Дети следили за ней как завороженные.
На их глазах рождалось нечто прекрасное. Гармоничное. Или драматичное.
Это нужно было только нарисовать.
Мне казалось, что с таким натюрмортом любой ребенок станет Сезанном или Моранди. Ну, в крайнем случае, Жаном-Батистом Шарденом.
Однако получалось не у всех.
Однажды я пришел на родительское собрание.
Виктория Николаевна выступила с краткой и суровой речью.
– К сожалению, – сказала она без обиняков, – некоторые дети не справляются. Я не буду называть имен, вы сами это знаете по оценкам. И я прошу родителей, не дожидаясь конца года, забрать из школы детей, которые получают двойки и тройки.
Родители напряглись.
– Не всем суждено стать художниками, – холодно продолжала она. – Есть много других очень хороших профессий.
Родители слегка зашумели.
– Есть много прекрасных и нужных обществу профессий, – она говорила ледяным бесстрастным голосом. – Например… – она выдержала паузу. – Например, музыканты и композиторы. Поэты, писатели и журналисты. Актеры театра и кино. Режиссеры и кинооператоры. Ученые. Дипломаты. Государственные деятели…

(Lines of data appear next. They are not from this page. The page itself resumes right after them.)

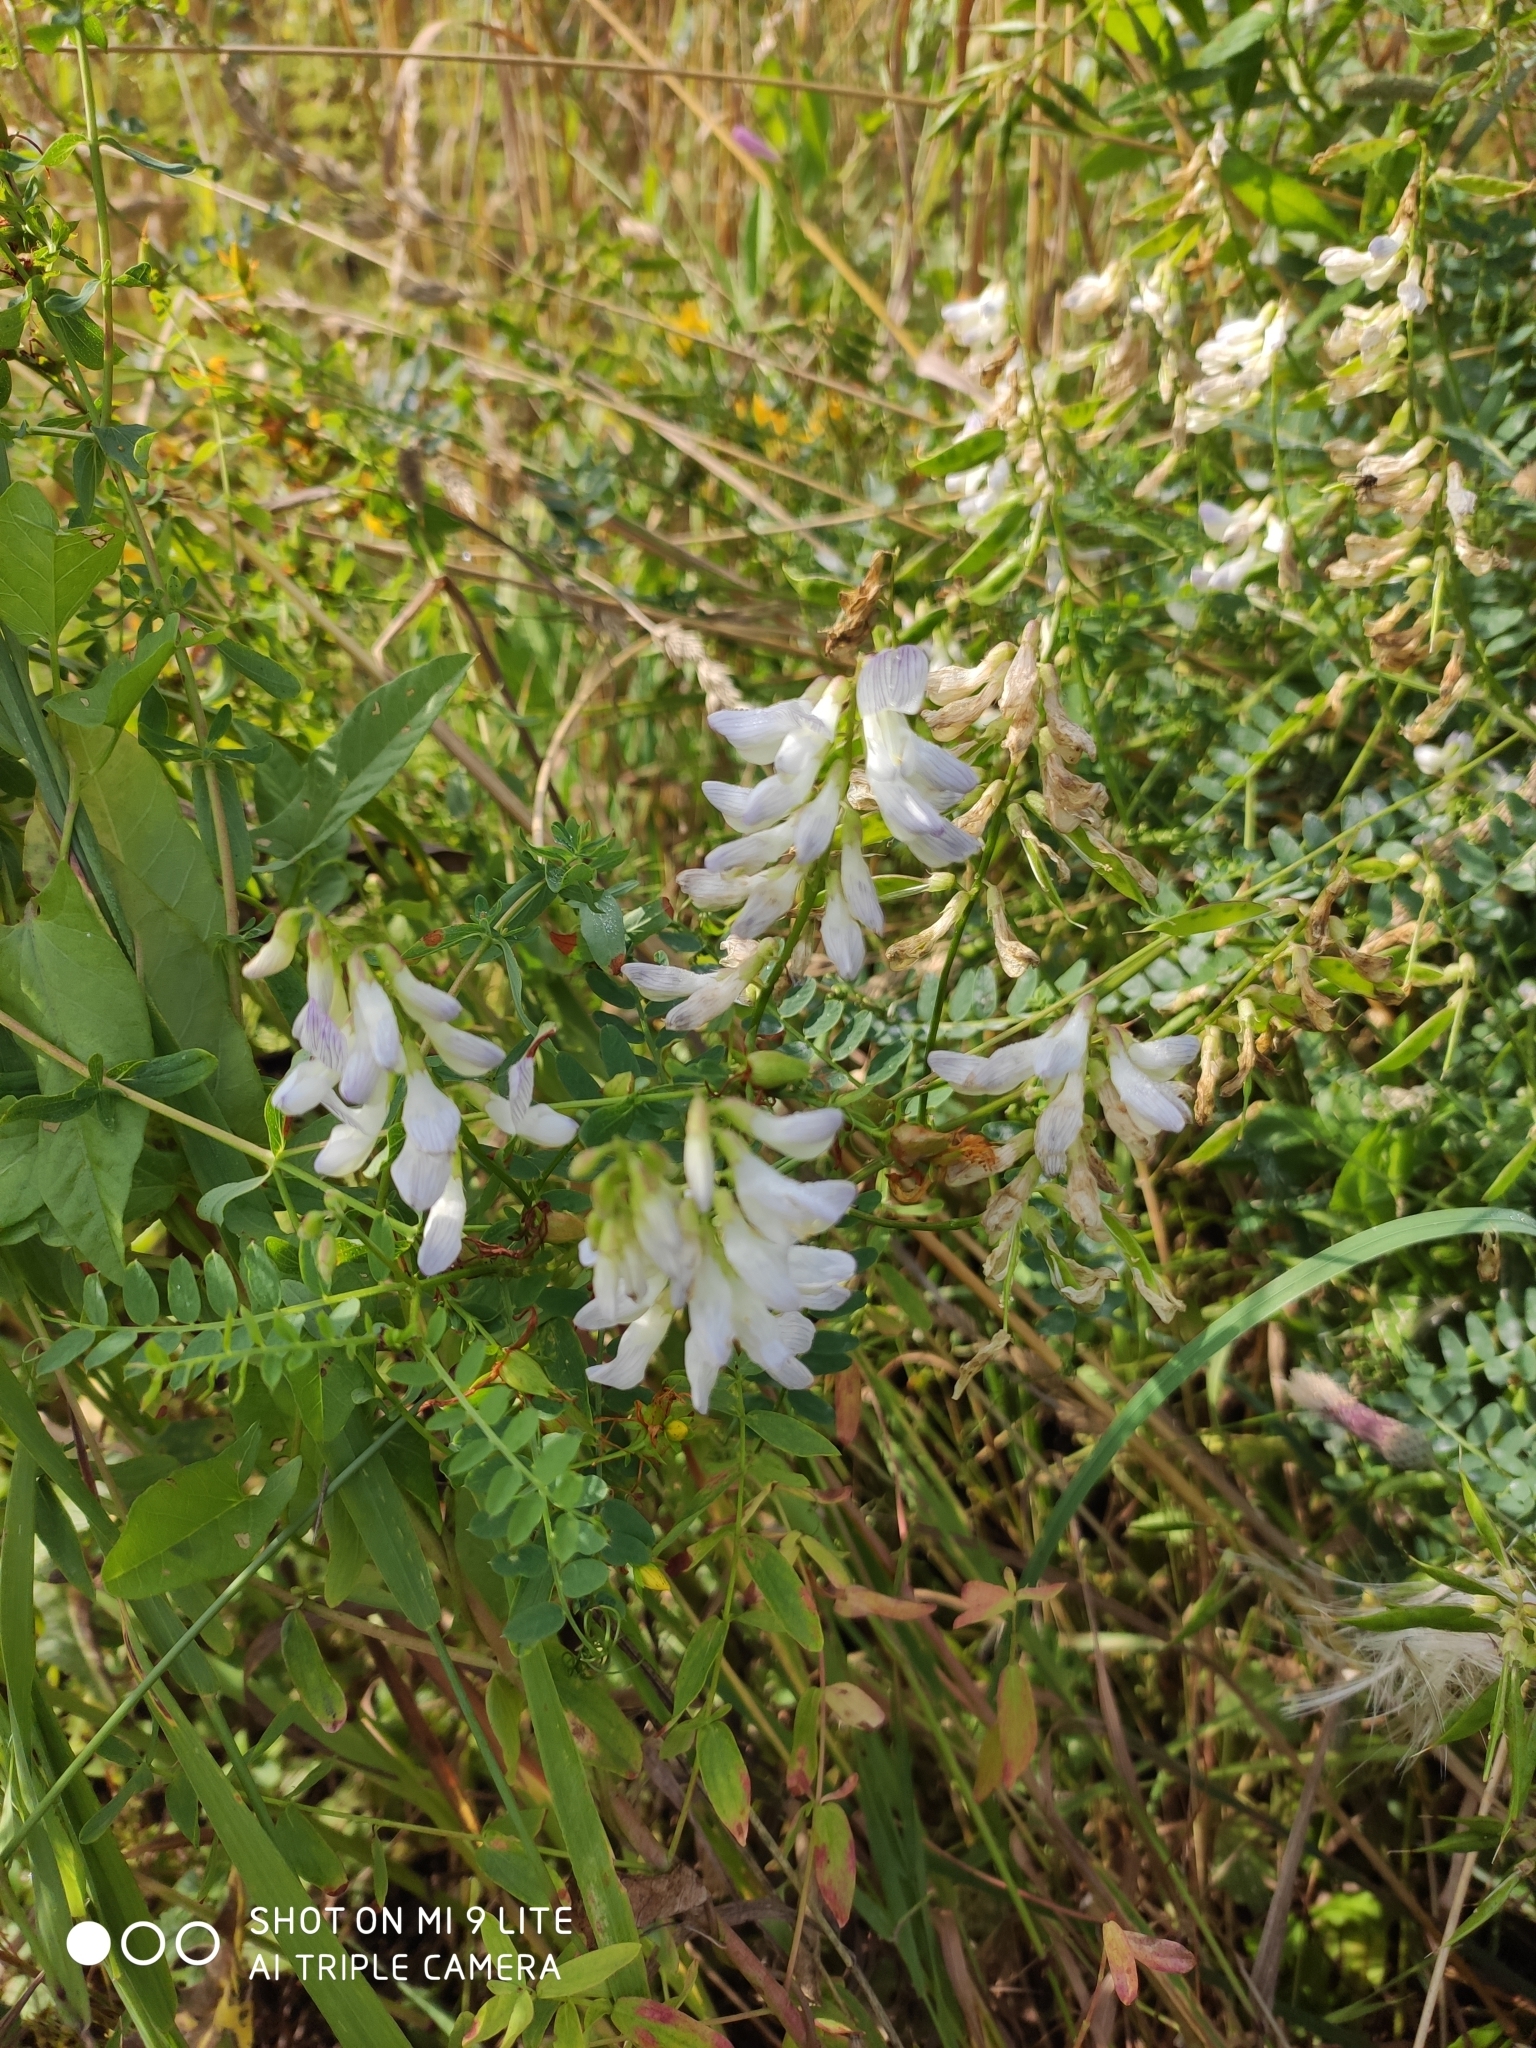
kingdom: Plantae
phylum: Tracheophyta
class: Magnoliopsida
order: Fabales
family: Fabaceae
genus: Vicia
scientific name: Vicia sylvatica
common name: Wood vetch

сон на 27 апреля 2011 года ЗАВТРАК ДЛЯ ЧЕМПИОНОВ
К нам в гости пришел Гарри Каспаров. С дамой. Но это не жена, а кто-то вроде помощницы, советницы. Хотя он ее отрекомендовал очень красиво: «Моя соратница!» Видно, что она его любовница. Хотя никаких жестов или словечек, показывающих близость. Но – чувствуется.
У нее большие белые мокрые зубы. И у самого Каспарова зубы белые до синевы, сияют, как фарфор. Когда он смеется, она смеется тоже. Они вдвоем блещут зубами, смеясь.